La obra monumental que juega con la percepción óptica de los espectadores, según se acerquen o alejen de su Cromovela, no agrega nada a lo ya descubierto décadas atrás por el ahora naturalizado ciudadano francés.

Como hemos apuntado desde que entramos en contacto con su obra y la de otros autores cinéticos en los setentas, se parte de una posición extrema: en la no figuración proponen la creación de «objetos» y «máquinas» como instrumentos dedicados a la expresión del movimiento real perceptivo (como cinetismo lo expresaba, de acuerdo con su raíz griega).

Cruz-Díez, cuya investigación lo llevó, décadas atrás, a inventar las fisiocromías — término bastante explícito puesto que se trata del color cambiante, gracias a un efecto meramente físico — ha llegado a un «callejón sin salida» que lo obliga a reiterar conceptos sin preocuparse por profundizar en ellos.

La prueba de principios ópticos sobre planos bidimensionales y tridimensionales no es motivación suficiente para ver su monumental obra de amarillos y azules curvilíneos, en exhibición, que se niega a ser mirada, en el sentido de profundizada: porque oculta, bajo sus trucos de luz y color, un testimonio de la inteligencia agotado en la repetición del descubrimiento técnico, no obstante, vacío.

Eco-espectáculo

El último componente de la colección de esculturas pública, lo constituye la obra Boceto para un bosque. Se trata de una obra donada por la escultora Sydia Reyes, en el 2015, que se nutre de los recuerdos de infancia sobre sus primeras manifestaciones gráficas acerca de la naturaleza y sus significados.

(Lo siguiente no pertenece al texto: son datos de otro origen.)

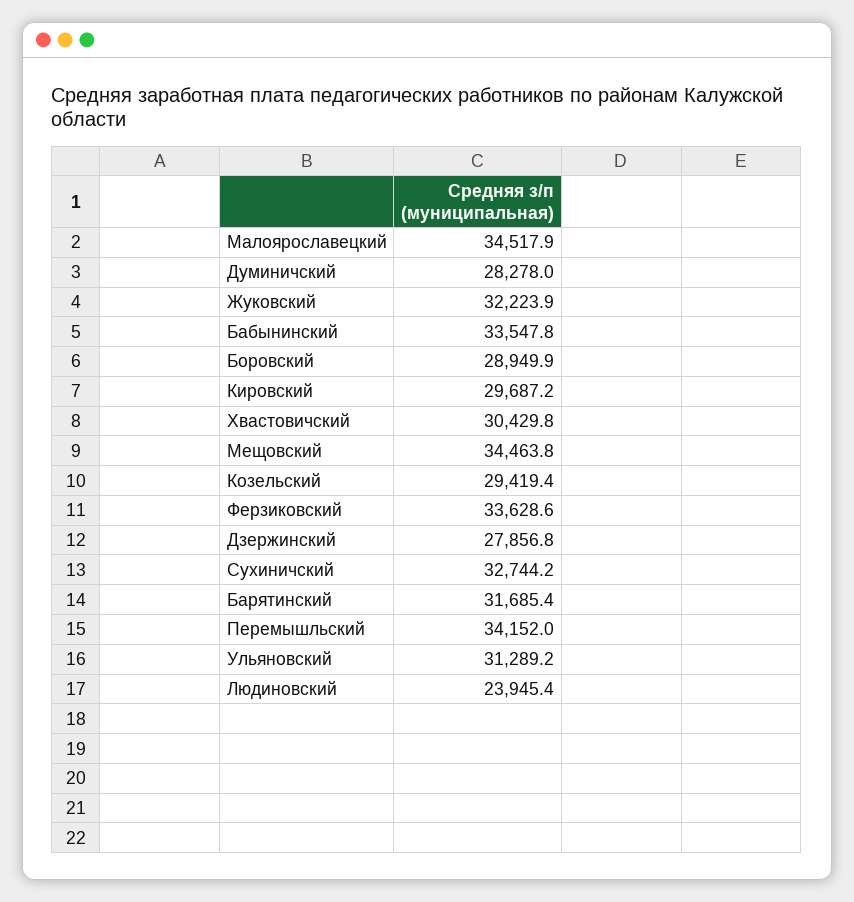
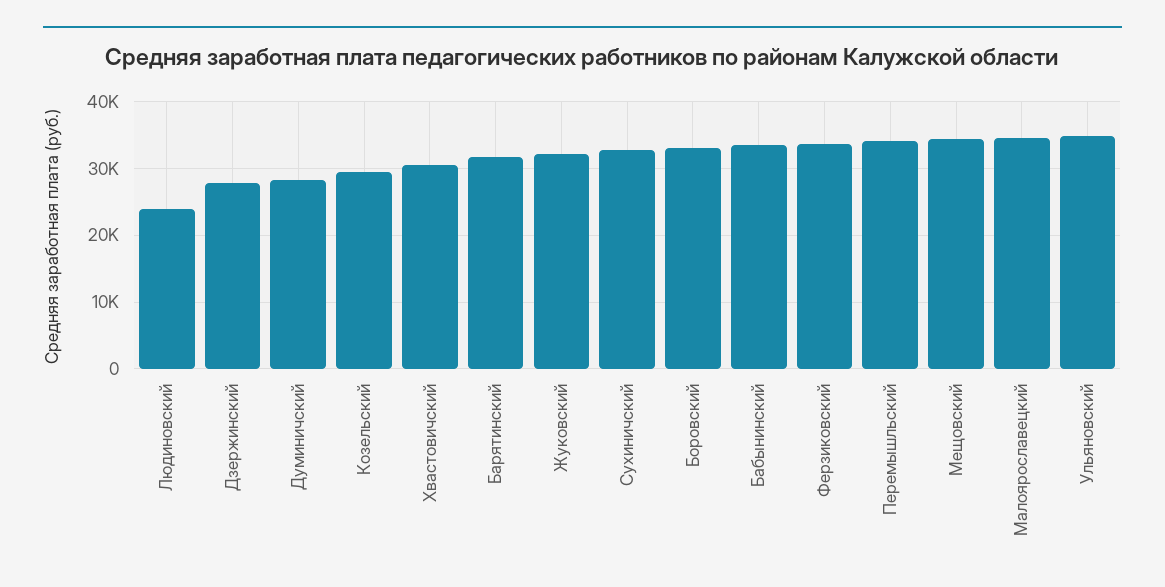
Боровский: 28949.9 -> 33000
Кировский: 29687.2 -> none
Ульяновский: 31289.2 -> 35000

La artista venezolana usa en su obra un soporte seleccionado de acero inoxidable que permite dibujar la imagen ausente del árbol, aludiendo a las devastaciones de los bosques y selvas por la tala indiscriminada.

Aunque la artista ha declarado reiteradamente que sus esculturas revelan su compromiso con el medio ambiente y un S.O.S. a los espectadores para tomar acción, no hay nada en su propuesta tridimensional que sostenga su argumento. La literatura que ha creado para explicar/justificar su obra provee una explicación extrínseca que sus esculturas no puede comunicar intrínsecamente.

La obra en exhibición, así como su obra reciente expresa un «temor latente» a la «corrupción» que el medio ambiente y miembros de la sociedad pueden infligir a sus esculturas y propuestas. Desde un punto de vista ideal, nadie que ame la naturaleza y proteja el ambiente vislumbra un futuro de árboles hueco en soportes de acero inoxidable.

Estéticamente, es una escultura posmoderna, limpia, impoluta, brillante en su monocromía, de buen oficio, pero al final decorativa en su balance final. Su impacto en el espacio de interacción con el espectador que visita la cinta costera para hacer deporte, descansar o comer es similar a la experimentada ante la constelación de rascacielos en acero y cristal que saturan el entorno urbano inmediato.

Es una obra sin alma, que no comunica emoción alguna. Están vaciadas de humanidad, como si «vinieran cortadas» por la misma máquina.

Merced a las contribuciones sincréticas de Trujillo, Obaldía y en menor grado de Arboleda, el paseo de las esculturas es una experiencia estética meritoria. Las restantes obras corresponden más a una visión efectista de «espectáculo» donde se juega con valores mercadotécnicos como la notoriedad de los artistas e impacto decorativo en el espacio público urbano que se ha desarrollado a un altísimo costo para estimular el entretenimiento de los espectadores.

Esto no demerita el esfuerzo del gobierno panameño y la firma Odebrecht Infraestructura por valorizar la cultura al vincular estrechamente el deporte, la recreación con el arte en un espacio público. Solo evidencia el débil criterio de selección de la curaduría.